Posts tagged with 'Puking Sucks'

It’s Only Funny Till Someone Pukes

  • Posted on January 14, 2010 at 1:45 am

Beer

I’ve realized now that since I’m in my thirties I just can’t drink anymore. Or, more accurately, I can’t drink the way I used to when I was in my twenties and wake up fresh as a daisy the next morning. Case in point, Saturday night I went to dinner with two of my friends, consumed a few Blue Moons, then went back to my friend’s house where I had a few Bud Lights, then came home where I decided it would be a great idea to top all of that off with a glass of white wine. I woke up on Sunday wanting to die.

Not only did I vomit up my entire breakfast of scrambled eggs not once, not twice, but THREE times, I also had the headache from hell ALL day long. I did not feel remotely human until 9:00PM that night. Ugh.

What is even more disturbing is the fact that I had a clear warning sign about a month ago that my drinking days were numbered. I wrote last month about my friends Christmas party in December that they have every year, where vast amounts of wine are consumed till the wee hours of the morning. What I didn’t go into detail about was what happened to me at about 5:00A.M the next morning. I will now share that previously untold story with you as best I can remember.

I awoke in my friend’s living room having passed out on their loveseat. My friend Maria and her boyfriend were asleep on an air mattress and my friend’s boss was passed out, and snoring loudly, on the other couch. I felt my stomach start to churn and knew something was going to come out of at least one end of me very soon.

I ran to the bathroom and I did indeed have to pooh.

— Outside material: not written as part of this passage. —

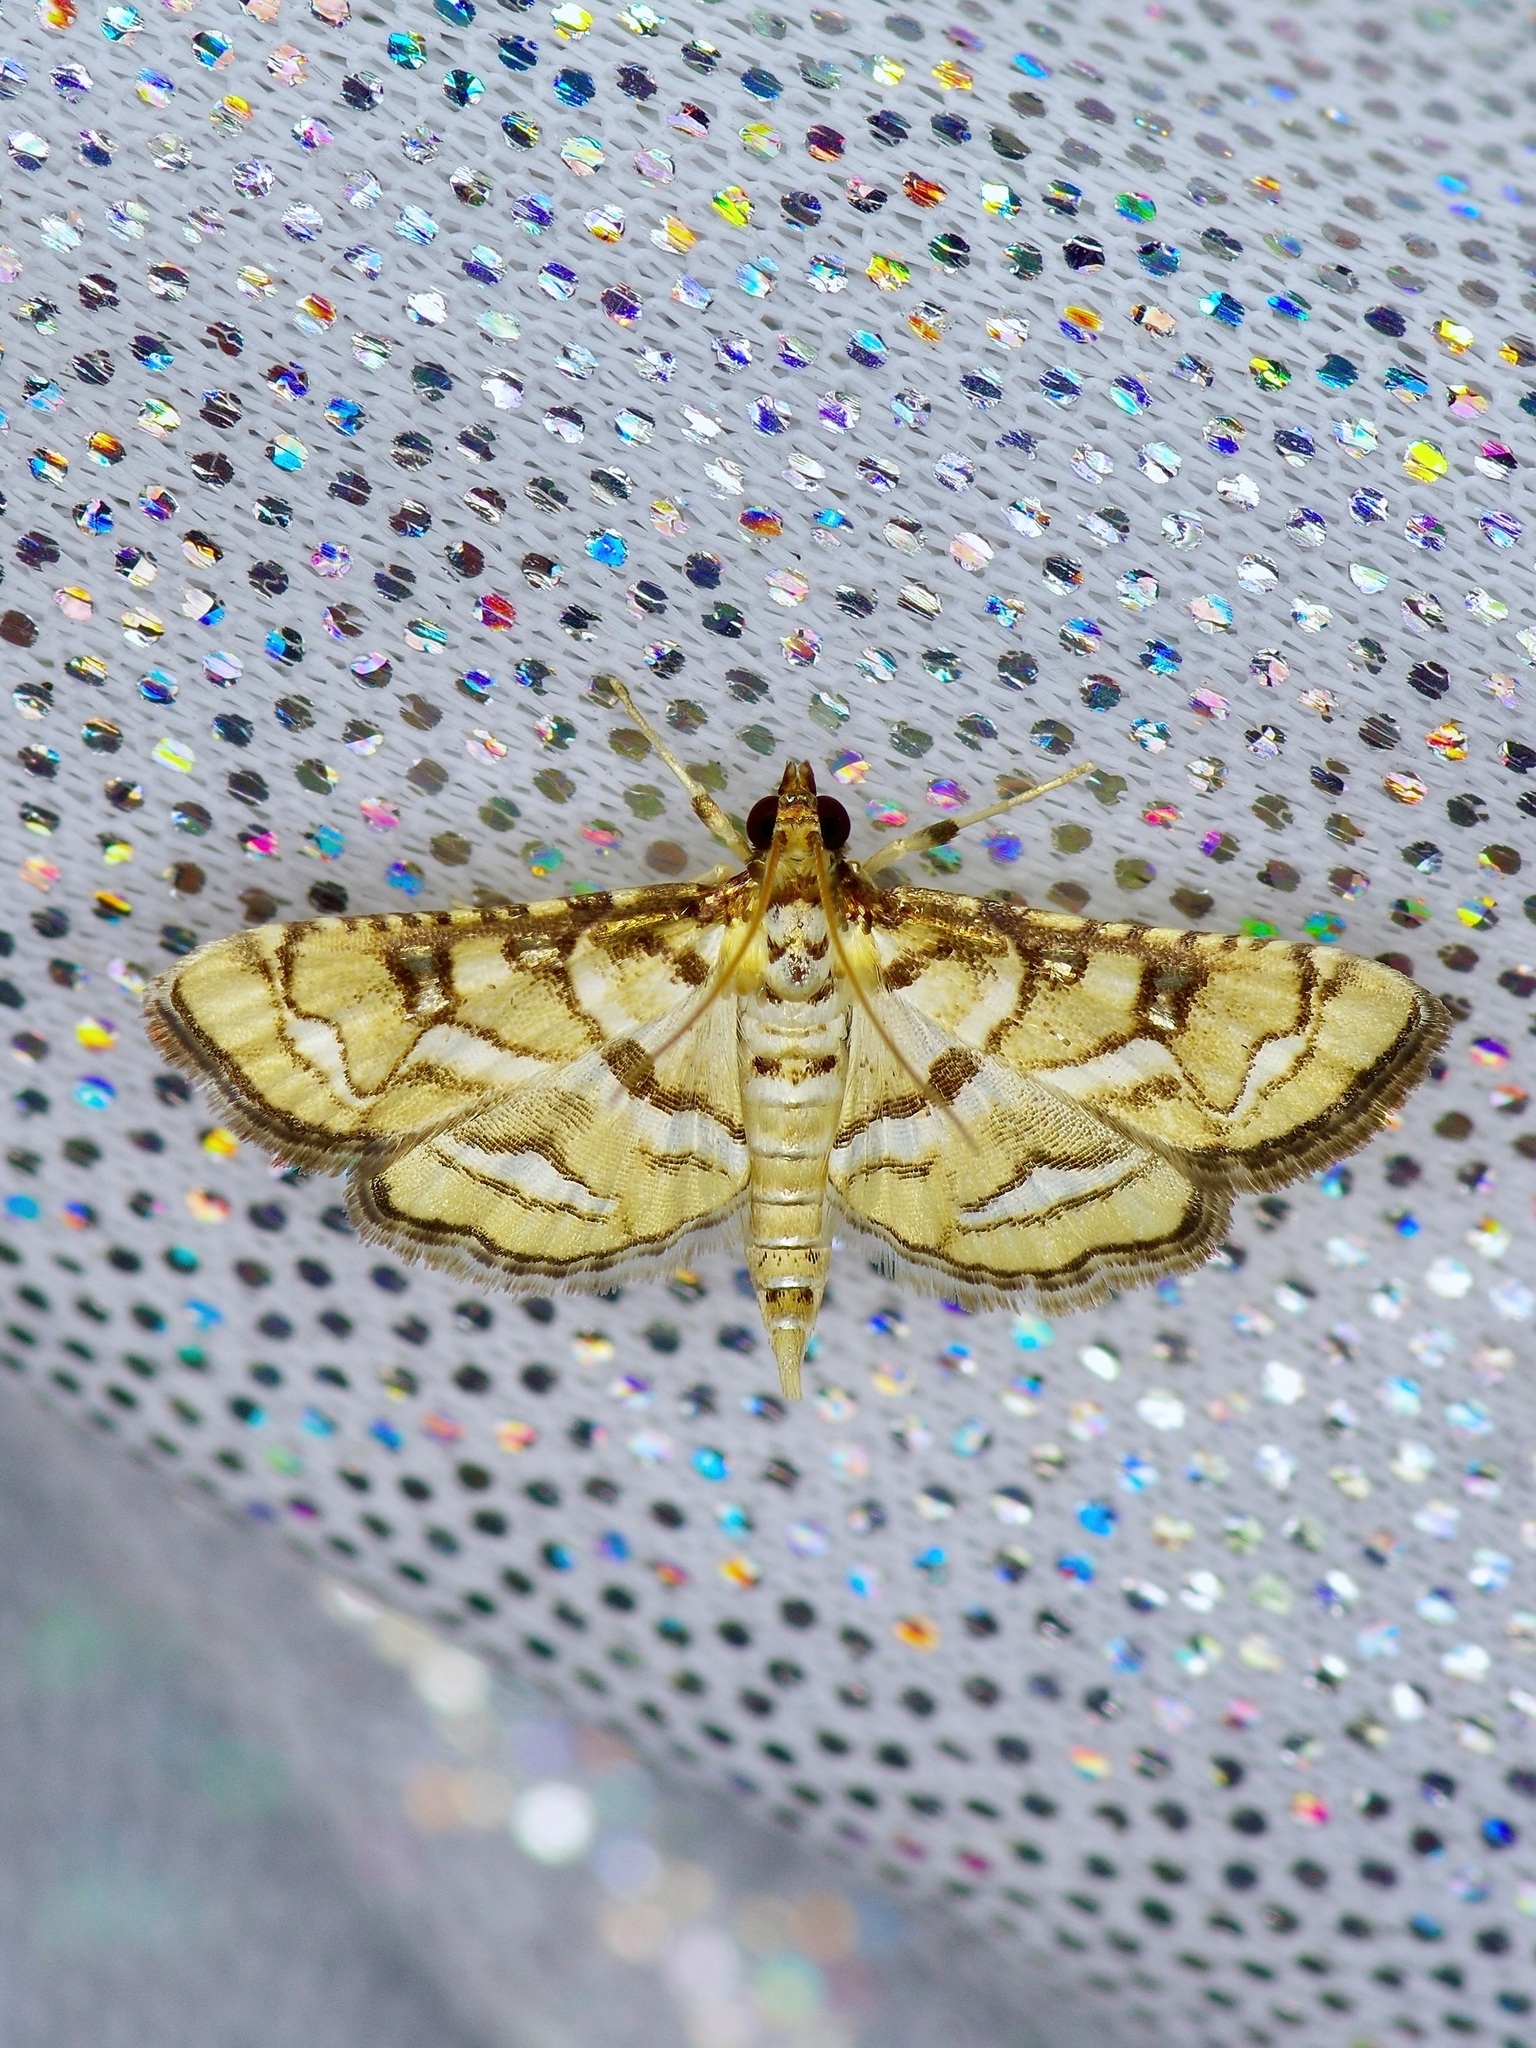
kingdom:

But this wasn’t any old pooh…this was the kind that makes you hot and sweaty and you think you are going to die. So, naturally, I undressed myself while sitting on the toilet seat and clutched the wall for dear life. I was now only wearing white socks and my nude-colored cami that was pulled down around my waist.

All of a sudden, I felt like I was going to vomit, but I couldn’t get up off the toilet because I still had business to do down there, so I caught my puke in my hands. I am nothing if not multi-talented. Once the “battle of the bowels” was over, I was still so very hot…and they have a cool ceramic tile floor…so I put two and two together and rolled around on it until I felt better. Note, I was still only wearing socks and the cami. I feel that would have been the perfect Kodak moment for someone to have walked in on, but thank God there is no photographic evidence of that moment in time. NOT my finest hour.

So, now I’ve resigned myself to the fact that I’m getting old and will have to cut back on the alcohol for my own health and, most importantly, what’s left of my dignity. Sigh.